Steve V., everybody.

Anyway, with America continuing a steady descent into (faux) reality TV hell, we figured who better to turn to in our effort to restore some semblance of spermatic balance to the boob tube than “the man” himself …

Here are a list of shows that grind my gears in no particular order….
Jon and Kate, the duggars, project runway, any housewife show, the hills, anything on VH1, top chef, property ladder, anything that has to do with baking cakes (I mean really? a whole show about cakes?) any dancing show, trading spaces … anything with little people, whatever show that is on Bravo right now with this gay dude crying, he flips houses, don’t know or care what the name is. Thats about it. I reserve the right to add more as I see fit!

Asked if we could use his list, Steve V. graciously obliged, provided we added “toddlers and tiaras, King of the crowns or whatever (and), The Bachelor(ette).”

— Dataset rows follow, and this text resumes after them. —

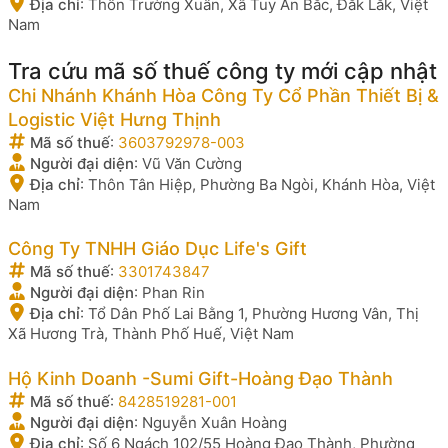
Địa chỉ
:
Thôn Trường Xuân, Xã Tuy An Bắc, Đắk Lắk, Việt
Nam
Tra cứu mã số thuế công ty mới cập nhật
Chi Nhánh Khánh Hòa Công Ty Cổ Phần Thiết Bị &
Logistic Việt Hưng Thịnh
Mã số thuế
:
3603792978-003
Người đại diện
:
Vũ Văn Cường
Địa chỉ
:
Thôn Tân Hiệp, Phường Ba Ngòi, Khánh Hòa, Việt
Nam
Công Ty TNHH Giáo Dục Life's Gift
Mã số thuế
:
3301743847
Người đại diện
:
Phan Rin
Địa chỉ
:
Tổ Dân Phố Lai Bằng 1, Phường Hương Vân, Thị
Xã Hương Trà, Thành Phố Huế, Việt Nam
Hộ Kinh Doanh -Sumi Gift-Hoàng Đạo Thành
Mã số thuế
:
8428519281-001
Người đại diện
:
Nguyễn Xuân Hoàng
Địa chỉ
:
Số 6 Ngách 102/55 Hoàng Đạo Thành, Phường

FITS News and Steve V. – fighting the “de-dudification” of television one sh*tty show at a time!

fitsfinger

Comments

By Jonny D on November 3rd, 2009 at 4:49 pm

Phineas and Ferb are a couple of cool young dudes.

http://www.youtube.com/watch?v=zoFERECnYno&feature=related

By Where's Great TV gone??? on November 3rd, 2009 at 5:33 pm

The list didn’t come from Steve V.; it came from my wife’s DVR ‘TO TAPE’ list. I resent you or Steve coming into my home and stealing my wife’s TV viewing habits. Knock it off.

By Mrs. Sic on November 3rd, 2009 at 6:51 pm

I LOVE Phineas and Ferb, but don’t think it should be a childrens show.

As for Sic and his manvisor, Steve, they will do as they’re told…..

By Steve V on November 3rd, 2009 at 8:21 pm

Its time to take back the airwaves!!!! Its time for a revolution!

By Soft Sigh From Hell on November 3rd, 2009 at 8:42 pm

Old relatives once told me that when TV first appeared in their area in the later-1940s there were three hours of pro-’rasslin on at night (I guess as cheap filler). Ah those post-WWII days, when America was at the very top, why testosterone must have practically run in the streets.